TASK INSTRUCTIONS: When you reach the line containing "adjusted_dest_indices[j] = (dest_indices[j]" in the records below, start copying exactly, and stop once you have copied the line containing "2'b10: dout[(2*DW)-1:DW] <= din[2*DW".

RECORDS PROVIDED:
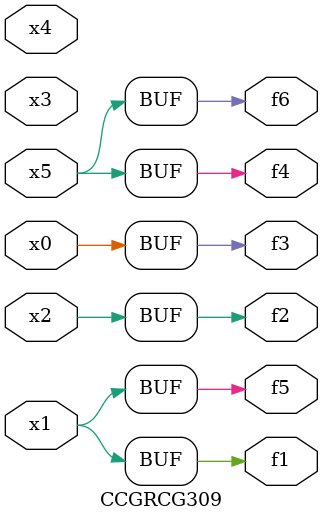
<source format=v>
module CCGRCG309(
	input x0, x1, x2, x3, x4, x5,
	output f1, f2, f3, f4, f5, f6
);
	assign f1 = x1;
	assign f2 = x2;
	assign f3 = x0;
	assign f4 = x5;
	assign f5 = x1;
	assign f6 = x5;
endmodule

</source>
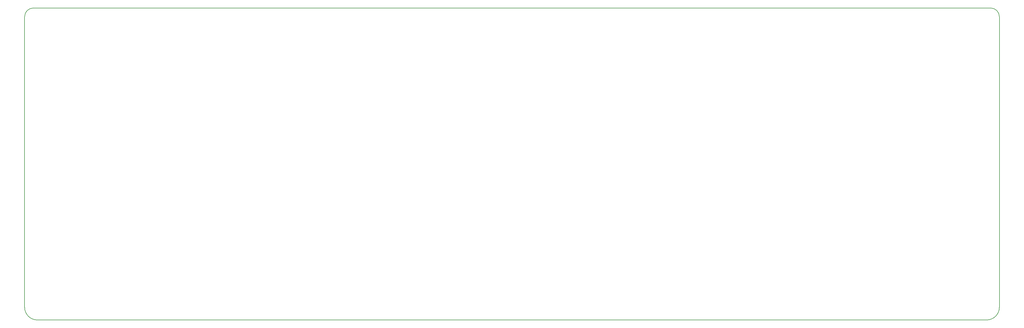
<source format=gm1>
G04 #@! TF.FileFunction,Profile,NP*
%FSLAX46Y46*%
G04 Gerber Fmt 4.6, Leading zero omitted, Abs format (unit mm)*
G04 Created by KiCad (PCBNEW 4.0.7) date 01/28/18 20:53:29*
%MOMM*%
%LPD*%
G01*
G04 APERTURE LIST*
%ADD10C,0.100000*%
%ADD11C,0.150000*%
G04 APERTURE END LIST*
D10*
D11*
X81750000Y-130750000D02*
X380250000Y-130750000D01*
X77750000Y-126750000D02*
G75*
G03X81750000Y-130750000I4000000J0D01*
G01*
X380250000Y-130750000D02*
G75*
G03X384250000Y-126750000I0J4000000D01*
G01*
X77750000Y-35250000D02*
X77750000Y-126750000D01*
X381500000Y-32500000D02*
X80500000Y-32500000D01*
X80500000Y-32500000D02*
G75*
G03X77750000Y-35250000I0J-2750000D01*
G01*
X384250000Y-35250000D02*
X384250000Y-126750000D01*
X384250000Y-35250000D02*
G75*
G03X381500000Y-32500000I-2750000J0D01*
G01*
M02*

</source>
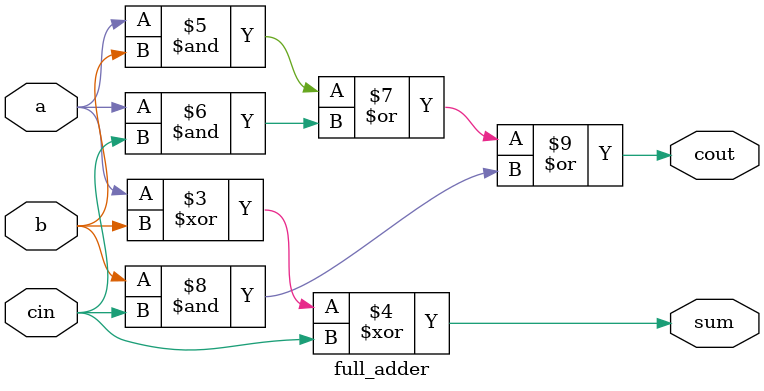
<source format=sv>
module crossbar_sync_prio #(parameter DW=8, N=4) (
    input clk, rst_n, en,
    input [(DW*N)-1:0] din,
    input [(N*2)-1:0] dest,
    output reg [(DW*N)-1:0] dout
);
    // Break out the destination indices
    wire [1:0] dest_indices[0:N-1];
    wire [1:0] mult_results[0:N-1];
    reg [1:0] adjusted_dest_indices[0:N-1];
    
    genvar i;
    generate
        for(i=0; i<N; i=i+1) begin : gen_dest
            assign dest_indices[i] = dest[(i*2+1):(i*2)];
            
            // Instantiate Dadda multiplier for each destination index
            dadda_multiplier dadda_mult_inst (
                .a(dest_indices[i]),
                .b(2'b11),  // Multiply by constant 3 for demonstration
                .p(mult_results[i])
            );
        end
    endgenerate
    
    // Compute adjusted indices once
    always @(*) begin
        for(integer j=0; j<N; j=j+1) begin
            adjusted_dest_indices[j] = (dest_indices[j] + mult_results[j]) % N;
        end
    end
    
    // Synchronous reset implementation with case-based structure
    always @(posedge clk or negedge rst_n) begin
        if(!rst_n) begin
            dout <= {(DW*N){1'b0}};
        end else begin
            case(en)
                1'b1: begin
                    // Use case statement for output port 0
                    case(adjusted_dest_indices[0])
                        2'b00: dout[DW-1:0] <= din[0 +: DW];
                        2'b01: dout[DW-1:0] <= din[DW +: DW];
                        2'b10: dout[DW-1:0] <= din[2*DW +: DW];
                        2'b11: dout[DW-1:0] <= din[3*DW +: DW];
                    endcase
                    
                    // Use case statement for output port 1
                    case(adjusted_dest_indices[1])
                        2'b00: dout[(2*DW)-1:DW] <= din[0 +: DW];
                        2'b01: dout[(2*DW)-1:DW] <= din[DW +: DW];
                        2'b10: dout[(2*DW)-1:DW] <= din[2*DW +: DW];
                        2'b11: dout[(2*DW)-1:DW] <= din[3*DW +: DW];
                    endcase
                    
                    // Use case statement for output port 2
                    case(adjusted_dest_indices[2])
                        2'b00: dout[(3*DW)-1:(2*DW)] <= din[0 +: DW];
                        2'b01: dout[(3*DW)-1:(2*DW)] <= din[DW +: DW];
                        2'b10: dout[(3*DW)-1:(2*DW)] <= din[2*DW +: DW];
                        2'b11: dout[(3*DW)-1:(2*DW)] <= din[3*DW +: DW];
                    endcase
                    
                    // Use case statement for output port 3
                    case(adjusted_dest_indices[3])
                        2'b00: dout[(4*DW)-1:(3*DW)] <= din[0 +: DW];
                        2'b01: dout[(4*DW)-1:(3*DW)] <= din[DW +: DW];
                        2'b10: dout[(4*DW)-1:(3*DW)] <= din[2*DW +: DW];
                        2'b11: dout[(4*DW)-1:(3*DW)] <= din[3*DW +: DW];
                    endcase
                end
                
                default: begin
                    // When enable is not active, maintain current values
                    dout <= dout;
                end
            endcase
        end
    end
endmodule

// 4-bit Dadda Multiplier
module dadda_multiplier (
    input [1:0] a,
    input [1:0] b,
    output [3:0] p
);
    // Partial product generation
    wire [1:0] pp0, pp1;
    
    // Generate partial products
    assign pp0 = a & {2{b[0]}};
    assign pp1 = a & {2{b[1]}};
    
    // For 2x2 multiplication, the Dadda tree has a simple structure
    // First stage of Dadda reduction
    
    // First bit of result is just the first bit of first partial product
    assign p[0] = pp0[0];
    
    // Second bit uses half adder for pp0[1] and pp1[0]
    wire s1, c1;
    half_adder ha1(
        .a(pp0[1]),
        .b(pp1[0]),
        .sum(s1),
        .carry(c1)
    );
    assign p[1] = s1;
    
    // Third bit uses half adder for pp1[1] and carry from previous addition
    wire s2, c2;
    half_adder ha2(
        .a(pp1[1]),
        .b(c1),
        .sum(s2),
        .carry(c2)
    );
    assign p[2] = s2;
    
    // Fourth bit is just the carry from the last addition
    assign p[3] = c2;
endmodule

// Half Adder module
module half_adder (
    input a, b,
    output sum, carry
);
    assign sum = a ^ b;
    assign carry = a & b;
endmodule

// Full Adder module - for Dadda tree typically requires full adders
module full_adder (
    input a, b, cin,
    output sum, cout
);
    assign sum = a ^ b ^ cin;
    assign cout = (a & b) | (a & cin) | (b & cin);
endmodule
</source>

* * *

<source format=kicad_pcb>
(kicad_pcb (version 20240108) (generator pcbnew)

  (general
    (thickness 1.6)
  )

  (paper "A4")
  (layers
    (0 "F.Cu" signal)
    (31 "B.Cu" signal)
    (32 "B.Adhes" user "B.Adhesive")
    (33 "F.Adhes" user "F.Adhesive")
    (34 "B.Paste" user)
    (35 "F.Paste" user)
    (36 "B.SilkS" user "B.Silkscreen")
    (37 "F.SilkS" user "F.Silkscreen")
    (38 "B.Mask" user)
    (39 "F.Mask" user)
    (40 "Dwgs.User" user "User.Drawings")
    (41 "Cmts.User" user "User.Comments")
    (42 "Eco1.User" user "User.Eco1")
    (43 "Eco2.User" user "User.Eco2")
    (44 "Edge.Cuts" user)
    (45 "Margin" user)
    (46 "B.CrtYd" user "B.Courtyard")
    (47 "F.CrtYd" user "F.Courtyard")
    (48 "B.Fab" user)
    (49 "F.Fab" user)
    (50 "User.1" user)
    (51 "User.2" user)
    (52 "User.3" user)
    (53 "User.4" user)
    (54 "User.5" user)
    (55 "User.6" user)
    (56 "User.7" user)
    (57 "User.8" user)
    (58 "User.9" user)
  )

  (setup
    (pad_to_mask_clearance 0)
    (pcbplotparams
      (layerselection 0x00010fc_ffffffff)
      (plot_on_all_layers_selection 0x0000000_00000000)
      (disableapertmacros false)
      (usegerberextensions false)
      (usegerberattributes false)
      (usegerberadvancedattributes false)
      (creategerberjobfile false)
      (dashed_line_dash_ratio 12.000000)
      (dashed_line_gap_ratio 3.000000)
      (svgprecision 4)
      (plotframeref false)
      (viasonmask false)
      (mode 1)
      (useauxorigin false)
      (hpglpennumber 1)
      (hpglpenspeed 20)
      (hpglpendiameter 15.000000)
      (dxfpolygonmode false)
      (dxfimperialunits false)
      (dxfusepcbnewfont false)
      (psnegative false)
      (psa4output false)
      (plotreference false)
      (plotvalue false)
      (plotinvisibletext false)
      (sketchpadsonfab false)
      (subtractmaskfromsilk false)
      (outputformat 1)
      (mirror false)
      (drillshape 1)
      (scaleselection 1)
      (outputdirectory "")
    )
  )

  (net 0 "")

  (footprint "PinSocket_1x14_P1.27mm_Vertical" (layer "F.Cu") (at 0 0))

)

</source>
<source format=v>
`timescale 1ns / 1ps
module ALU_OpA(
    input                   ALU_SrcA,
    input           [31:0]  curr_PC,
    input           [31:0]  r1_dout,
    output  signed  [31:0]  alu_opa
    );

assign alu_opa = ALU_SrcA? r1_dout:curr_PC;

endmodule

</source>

RESPONSE BOX:
            adjusted_dest_indices[j] = (dest_indices[j] + mult_results[j]) % N;
        end
    end
    
    // Synchronous reset implementation with case-based structure
    always @(posedge clk or negedge rst_n) begin
        if(!rst_n) begin
            dout <= {(DW*N){1'b0}};
        end else begin
            case(en)
                1'b1: begin
                    // Use case statement for output port 0
                    case(adjusted_dest_indices[0])
                        2'b00: dout[DW-1:0] <= din[0 +: DW];
                        2'b01: dout[DW-1:0] <= din[DW +: DW];
                        2'b10: dout[DW-1:0] <= din[2*DW +: DW];
                        2'b11: dout[DW-1:0] <= din[3*DW +: DW];
                    endcase
                    
                    // Use case statement for output port 1
                    case(adjusted_dest_indices[1])
                        2'b00: dout[(2*DW)-1:DW] <= din[0 +: DW];
                        2'b01: dout[(2*DW)-1:DW] <= din[DW +: DW];
                        2'b10: dout[(2*DW)-1:DW] <= din[2*DW +: DW];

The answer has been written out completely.